▼
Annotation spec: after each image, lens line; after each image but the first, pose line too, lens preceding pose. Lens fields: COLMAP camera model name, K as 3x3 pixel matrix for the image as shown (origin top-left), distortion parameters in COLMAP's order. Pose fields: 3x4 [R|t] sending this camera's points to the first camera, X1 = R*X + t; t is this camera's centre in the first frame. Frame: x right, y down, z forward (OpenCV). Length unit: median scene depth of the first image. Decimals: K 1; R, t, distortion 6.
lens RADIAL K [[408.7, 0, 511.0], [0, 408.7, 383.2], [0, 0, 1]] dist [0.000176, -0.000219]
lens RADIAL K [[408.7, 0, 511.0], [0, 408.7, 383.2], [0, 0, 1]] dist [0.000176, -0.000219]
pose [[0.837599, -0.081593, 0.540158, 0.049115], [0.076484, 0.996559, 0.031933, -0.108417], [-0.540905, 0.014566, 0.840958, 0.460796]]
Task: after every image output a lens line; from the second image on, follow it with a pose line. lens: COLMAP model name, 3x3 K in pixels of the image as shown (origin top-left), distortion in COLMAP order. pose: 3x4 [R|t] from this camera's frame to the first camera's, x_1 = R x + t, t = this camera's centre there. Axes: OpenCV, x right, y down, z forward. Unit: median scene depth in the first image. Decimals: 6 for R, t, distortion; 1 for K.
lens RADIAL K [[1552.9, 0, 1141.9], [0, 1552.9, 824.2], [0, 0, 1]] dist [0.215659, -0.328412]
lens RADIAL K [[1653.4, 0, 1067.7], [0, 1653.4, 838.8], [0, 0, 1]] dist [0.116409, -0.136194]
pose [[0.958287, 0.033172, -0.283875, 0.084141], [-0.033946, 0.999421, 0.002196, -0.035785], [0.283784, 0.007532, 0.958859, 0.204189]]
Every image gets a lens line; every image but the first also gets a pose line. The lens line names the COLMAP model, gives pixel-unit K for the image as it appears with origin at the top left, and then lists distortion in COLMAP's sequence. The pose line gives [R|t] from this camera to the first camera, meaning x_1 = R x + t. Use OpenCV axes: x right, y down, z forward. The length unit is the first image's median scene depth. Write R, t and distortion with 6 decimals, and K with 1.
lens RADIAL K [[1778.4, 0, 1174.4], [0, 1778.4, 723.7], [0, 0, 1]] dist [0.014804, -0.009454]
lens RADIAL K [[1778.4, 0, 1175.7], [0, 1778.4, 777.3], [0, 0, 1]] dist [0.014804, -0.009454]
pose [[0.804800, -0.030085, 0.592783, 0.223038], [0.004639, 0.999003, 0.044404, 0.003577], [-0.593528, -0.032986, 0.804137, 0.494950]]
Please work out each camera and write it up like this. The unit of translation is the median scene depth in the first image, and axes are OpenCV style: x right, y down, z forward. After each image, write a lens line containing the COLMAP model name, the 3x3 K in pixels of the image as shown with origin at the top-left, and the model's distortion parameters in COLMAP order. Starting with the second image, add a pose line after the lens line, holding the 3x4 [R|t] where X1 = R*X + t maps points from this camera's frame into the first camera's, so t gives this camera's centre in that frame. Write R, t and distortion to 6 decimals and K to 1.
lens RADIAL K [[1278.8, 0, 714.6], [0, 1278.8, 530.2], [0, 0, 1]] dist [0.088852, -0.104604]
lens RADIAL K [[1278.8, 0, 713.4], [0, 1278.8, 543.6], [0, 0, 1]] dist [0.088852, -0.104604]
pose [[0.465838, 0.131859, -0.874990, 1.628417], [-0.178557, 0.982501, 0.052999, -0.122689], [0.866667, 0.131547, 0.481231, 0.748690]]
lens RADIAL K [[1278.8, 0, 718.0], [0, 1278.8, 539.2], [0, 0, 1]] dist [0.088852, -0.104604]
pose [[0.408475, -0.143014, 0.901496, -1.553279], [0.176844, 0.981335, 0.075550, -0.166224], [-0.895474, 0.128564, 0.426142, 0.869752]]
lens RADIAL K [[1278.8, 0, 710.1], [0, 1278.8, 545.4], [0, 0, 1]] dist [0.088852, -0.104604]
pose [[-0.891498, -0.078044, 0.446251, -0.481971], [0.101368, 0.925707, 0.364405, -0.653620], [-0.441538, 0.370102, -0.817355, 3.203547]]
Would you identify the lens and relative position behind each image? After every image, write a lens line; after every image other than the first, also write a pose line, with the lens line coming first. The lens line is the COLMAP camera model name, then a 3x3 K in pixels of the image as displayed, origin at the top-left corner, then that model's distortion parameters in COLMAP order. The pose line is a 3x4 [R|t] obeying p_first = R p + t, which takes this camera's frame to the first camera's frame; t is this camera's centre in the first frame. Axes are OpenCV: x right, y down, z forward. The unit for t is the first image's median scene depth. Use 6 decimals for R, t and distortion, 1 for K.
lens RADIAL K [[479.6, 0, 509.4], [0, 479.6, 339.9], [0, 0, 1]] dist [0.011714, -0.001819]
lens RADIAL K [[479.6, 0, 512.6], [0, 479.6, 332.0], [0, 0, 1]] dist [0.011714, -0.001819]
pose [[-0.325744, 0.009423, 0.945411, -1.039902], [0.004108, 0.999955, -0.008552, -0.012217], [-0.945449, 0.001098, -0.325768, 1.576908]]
▲
What you will do:
Give the stretch of the records from the line containing "Please work out" through the line containing "543.6], [0, 0, 1]] dist [0.088852, -0.104604]" as a JSON list of strings, one string per line, leaving out blank lines.

Expected answer:
[
  "Please work out each camera and write it up like this. The unit of translation is the median scene depth in the first image, and axes are OpenCV style: x right, y down, z forward. After each image, write a lens line containing the COLMAP model name, the 3x3 K in pixels of the image as shown with origin at the top-left, and the model's distortion parameters in COLMAP order. Starting with the second image, add a pose line after the lens line, holding the 3x4 [R|t] where X1 = R*X + t maps points from this camera's frame into the first camera's, so t gives this camera's centre in that frame. Write R, t and distortion to 6 decimals and K to 1.",
  "lens RADIAL K [[1278.8, 0, 714.6], [0, 1278.8, 530.2], [0, 0, 1]] dist [0.088852, -0.104604]",
  "lens RADIAL K [[1278.8, 0, 713.4], [0, 1278.8, 543.6], [0, 0, 1]] dist [0.088852, -0.104604]"
]